[Records drawn from a dataset]
-- Opening Marker --
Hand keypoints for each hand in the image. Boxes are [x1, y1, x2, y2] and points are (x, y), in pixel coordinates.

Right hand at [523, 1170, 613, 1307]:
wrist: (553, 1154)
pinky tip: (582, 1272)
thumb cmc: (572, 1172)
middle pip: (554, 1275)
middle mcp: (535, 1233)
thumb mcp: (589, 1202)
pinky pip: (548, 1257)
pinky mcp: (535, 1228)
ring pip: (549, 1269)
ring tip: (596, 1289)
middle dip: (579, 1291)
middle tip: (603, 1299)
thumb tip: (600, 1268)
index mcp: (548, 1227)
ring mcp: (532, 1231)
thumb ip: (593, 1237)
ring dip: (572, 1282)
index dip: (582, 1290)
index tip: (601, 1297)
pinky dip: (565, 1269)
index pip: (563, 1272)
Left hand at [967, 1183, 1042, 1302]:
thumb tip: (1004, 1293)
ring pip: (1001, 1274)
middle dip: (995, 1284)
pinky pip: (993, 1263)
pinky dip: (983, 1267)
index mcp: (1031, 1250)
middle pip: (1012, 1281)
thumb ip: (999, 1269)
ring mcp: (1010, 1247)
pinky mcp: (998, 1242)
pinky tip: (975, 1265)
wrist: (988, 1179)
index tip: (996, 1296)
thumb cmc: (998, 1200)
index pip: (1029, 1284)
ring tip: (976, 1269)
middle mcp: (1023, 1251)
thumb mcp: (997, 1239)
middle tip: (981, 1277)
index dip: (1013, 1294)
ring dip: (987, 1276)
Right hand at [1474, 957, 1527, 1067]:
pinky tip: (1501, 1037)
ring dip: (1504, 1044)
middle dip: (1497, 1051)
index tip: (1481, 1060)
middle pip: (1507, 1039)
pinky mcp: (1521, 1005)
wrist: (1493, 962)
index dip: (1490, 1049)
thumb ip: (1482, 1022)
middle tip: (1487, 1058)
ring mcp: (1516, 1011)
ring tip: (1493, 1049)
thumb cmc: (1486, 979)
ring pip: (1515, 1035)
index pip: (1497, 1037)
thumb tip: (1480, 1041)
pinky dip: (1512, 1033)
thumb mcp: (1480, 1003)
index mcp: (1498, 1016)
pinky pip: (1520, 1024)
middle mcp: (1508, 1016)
-- Closing Marker --
BRIEF: On how many lines of the records above does the word "index" appear? Answer with only that number.

TASK RESULT: 12